The judgement of getting exactly what we want

I am convinced that there are times God gives us exactly what we want, not because it is a good thing for us, but because he is giving us over to that thing as a judgement. There can be times we ask, push and go after things that God would keep us from. The thing may be an otherwise neutral thing that God, in his goodness, is keeping us from. It may be an ostensibly good thing that simply wouldn’t be good for us. It may be a bad thing, that would be bad for anyone, but we have decided it looks particularly good. Sometimes God gives us the desires of our heart so that we can see just how unappealing it is.

The Lord did this specifically to his people in Israel:

But my people did not listen to my voice;
Israel did not obey me.
So I gave them over to their stubborn hearts
to follow their own plans. – Psalm 81:11-12

But he appears to do this in the New Covenant too:

because they did not think it worthwhile to acknowledge God, God delivered them over to a corrupt mind so that they do what is not right. – Romans 1:28

You can read the rest of Romans 1 to see how God might give people over to different things. The very going after of these things, and then getting them, is itself a judgement upon them. That seems to be what Paul is referring to when he says they ‘received in their own persons the appropriate penalty of their error.’ The very things that they do, they very natural consequences of their choices, constitute a judgement of their own.

Of course, Psalm 81 and Romans 1 are both concerned with those going after sinful behaviours. They are, frankly, the sort of outward sinful behaviours that most Christians rightly understand to be a problem. Few of us who claim to love Jesus will be literally bowing down to Baals nor engaging in some of the more base aspects of Romans 1.

Where we are more likely to hit upon problems is less in the going after specific sinful behaviours – though I don’t pretend that we are immune from that – but rather that we will be driven by sinful desires and motives towards ostensibly good or neutral things for bad reasons. The Lord, in his goodness, may keep us from those things – knowing that they wouldn’t be good or helpful to us – but if we continue pushing and pursuing them, he may well simply give us over to them, grant us the very desire of our hearts, and leave us with all the unhappy consequences of pursuing what our good heavenly Father reckoned would do us no good at all.
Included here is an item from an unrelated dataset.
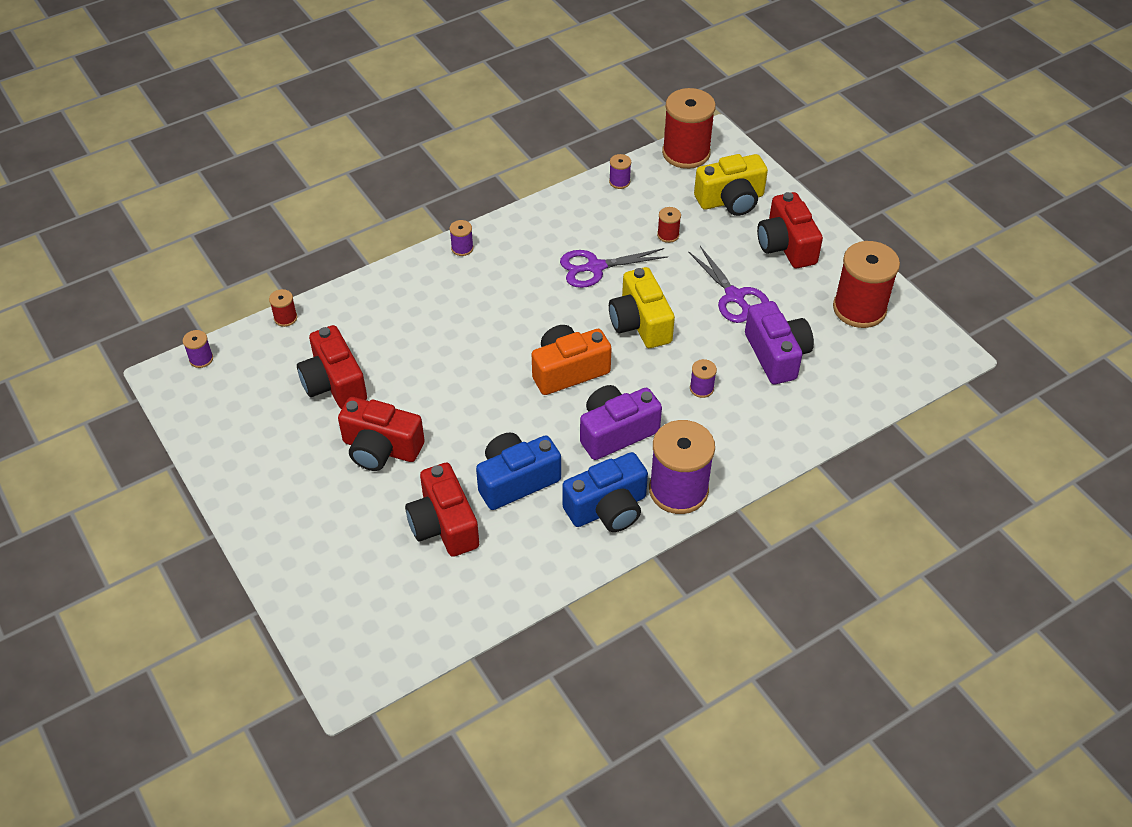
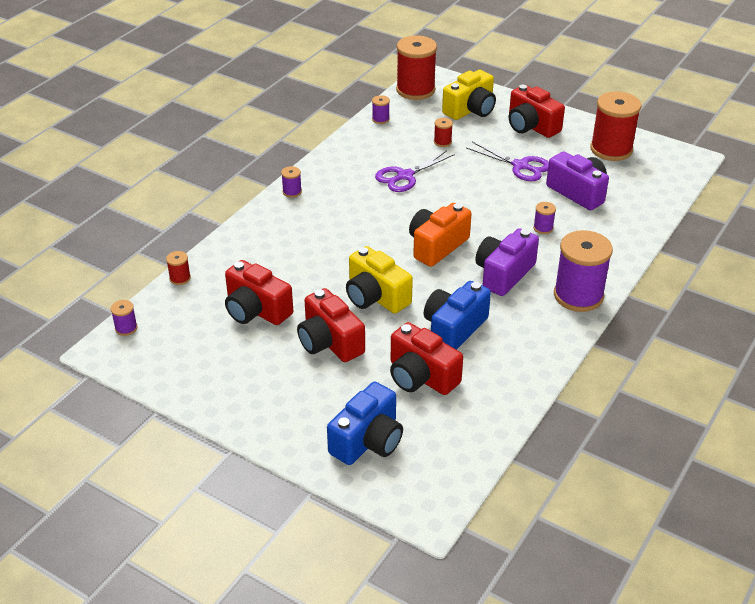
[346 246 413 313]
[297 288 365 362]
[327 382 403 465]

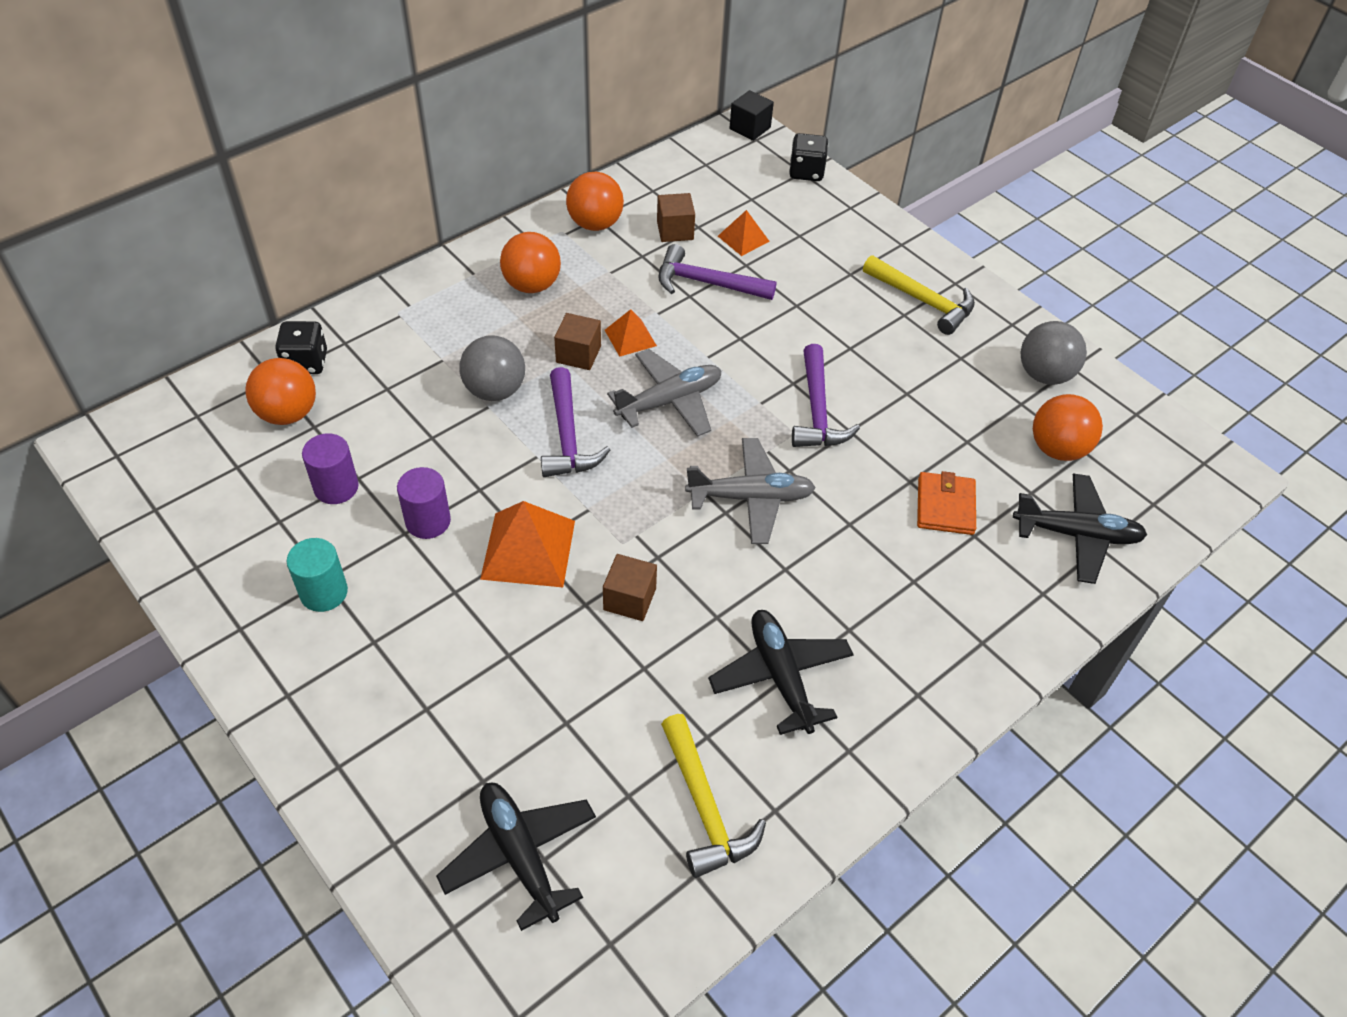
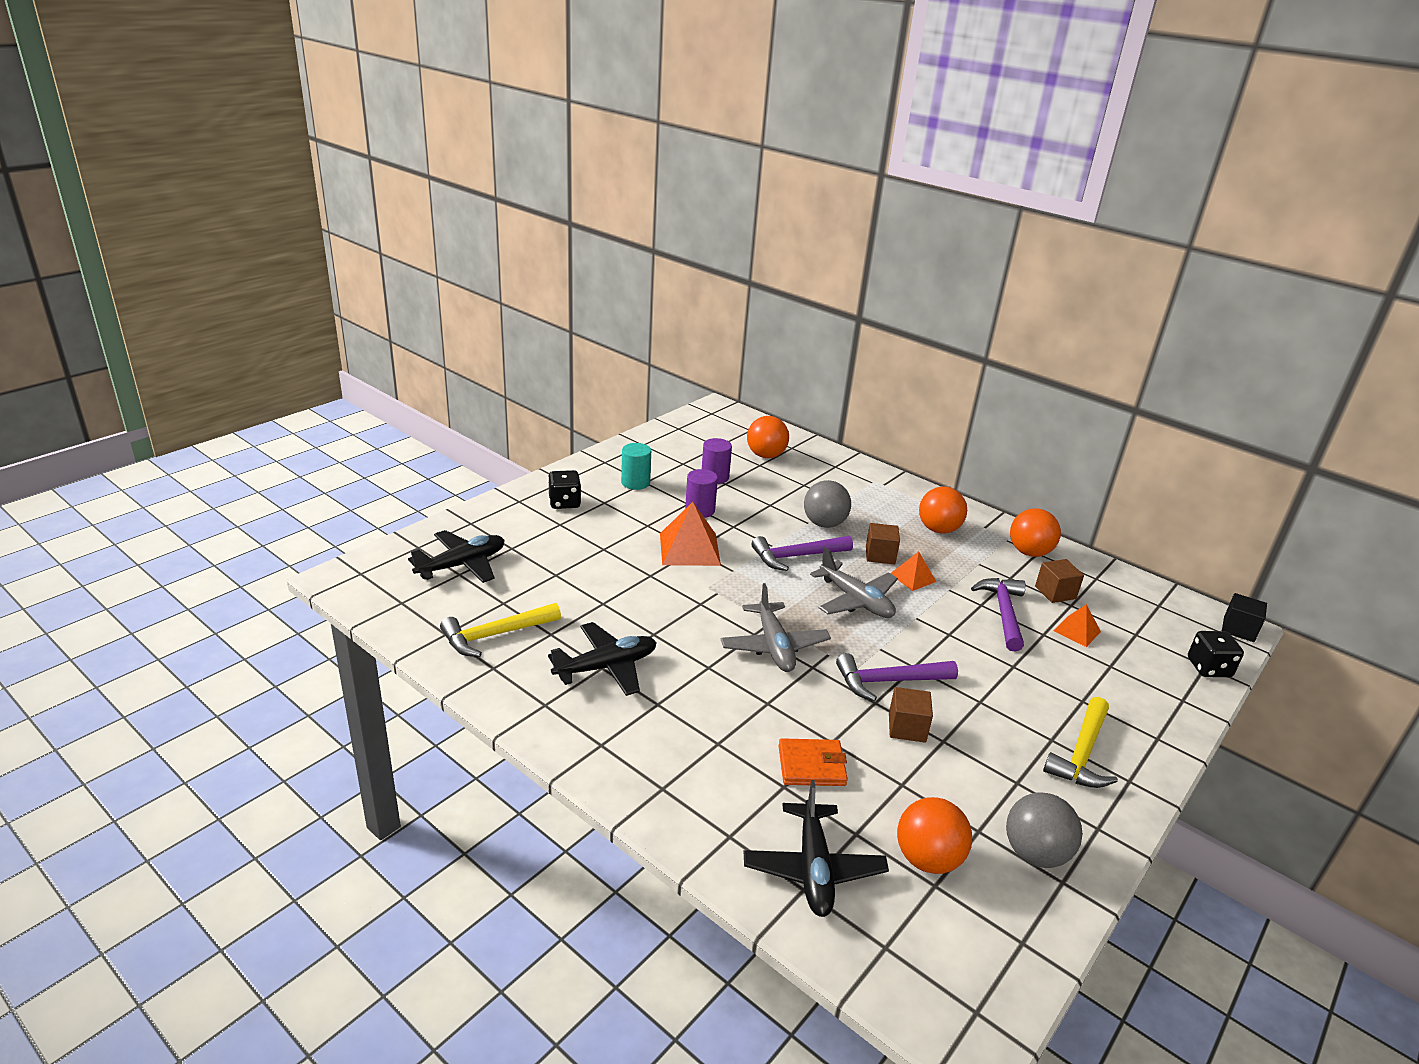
[548 470 581 509]
[889 687 933 743]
One thing the Bible speaks about a lot, which may have a tendency to cause this, is money. There is absolutely nothing wrong with money. The Bible in many places presents wealth as a good gift from God. But if God has, for whatever reason, kept us from great wealth, we must trust that he is keeping us from it for our own good. Whether he knows what it would do to us in particular or he is aware that our particular character will not cope without seeing to amass more and more, God may be keeping us from it for our own good. But if we continue pursuing it and seeking it and chasing after it, God may eventually give us over to it altogether. We might not imagine becoming rich being much of a judgement, but stories abound of those tormented by the pursuit of money and the Bible gives us enough examples of how the spiritual lives of those with wealth were often derailed, it certainly isn’t the unmitigated blessing we often think it is.
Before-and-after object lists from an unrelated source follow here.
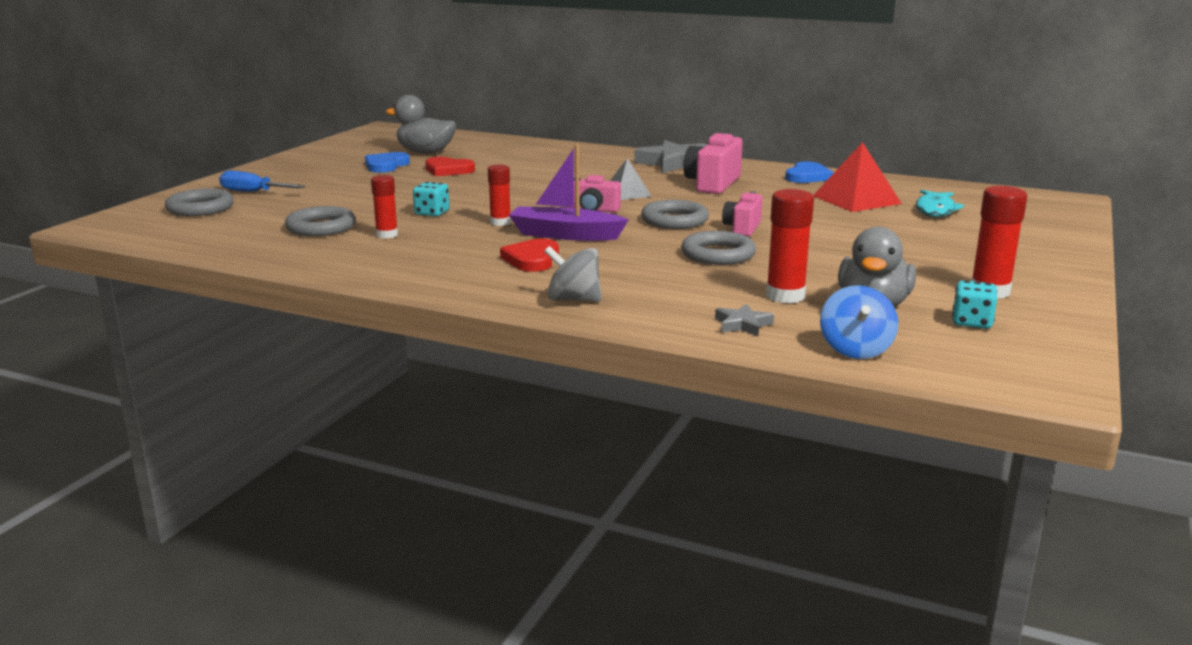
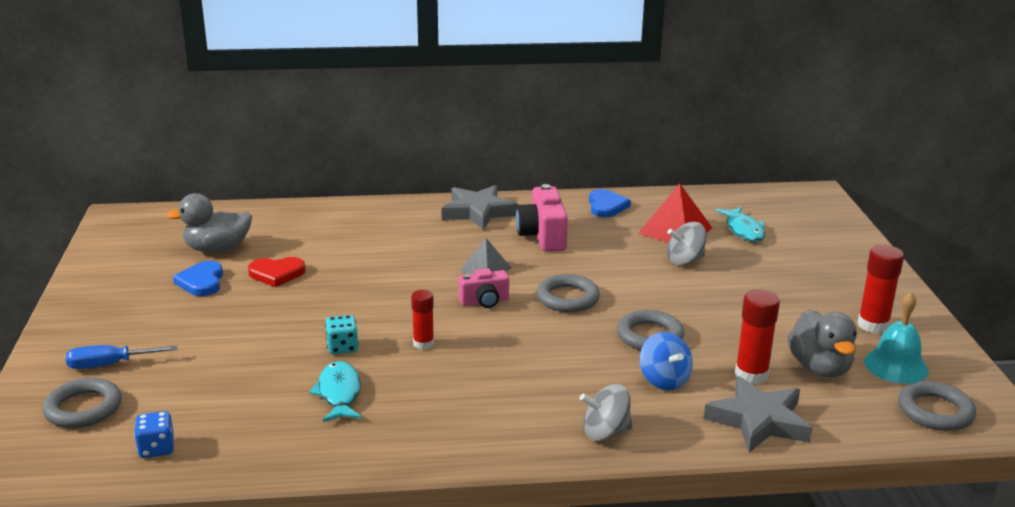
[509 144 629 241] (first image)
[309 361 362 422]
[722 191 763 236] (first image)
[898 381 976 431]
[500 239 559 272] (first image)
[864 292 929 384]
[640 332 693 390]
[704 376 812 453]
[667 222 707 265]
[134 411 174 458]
Position and status is another way these things may come up. For many, they have a desire to be recognised as elders and pastors in the church. Again, for whatever reason, the Lord may keep people from the role knowing either how it will affect them or what it may do to them. But again, a desire to push and push for it may mean that the Lord eventually gives it to us. Though the one who aspires to be an elder desires a noble thing, the role itself is a perfectly good thing, but we may find when the Lord gives it to us that what we were pursuing, and the reasons we pursued it, do not live up to expectation. We may even find the role causes us such great grief and difficulties that we did not reckon with that it may prove to be a real problem to us in our walk with Jesus.

There are countless ways this might play out. Things that are otherwise good or neutral that we chase after and desire – that the Lord has been keeping us from for our own good – that he eventually gives to us. In the end, he may give them to us so that we realise the Lord was keeping us from the things for our good, not to ruin our fun. He isn’t saying the thing is bad, but that it perhaps is not good for us. He isn’t saying the thing should be avoided, but that we would walk better with the Lord Jesus and our good better served by not having the thing. When God gives us the thing we desire, it may prove to be a judgement in and of itself.

In the end, we should thank God when he doesn’t give us the desires of our heart or the thing that we prayed for. We should trust that he knows best. He knows what work for his kingdom we are best suited to and what blessings would be more a snare to our hearts than for our ultimate good. Let us give thanks for those things God keeps us from and let us pay attention, if and when we get them and they prove to be hard, that the thing itself may be a judgement upon us.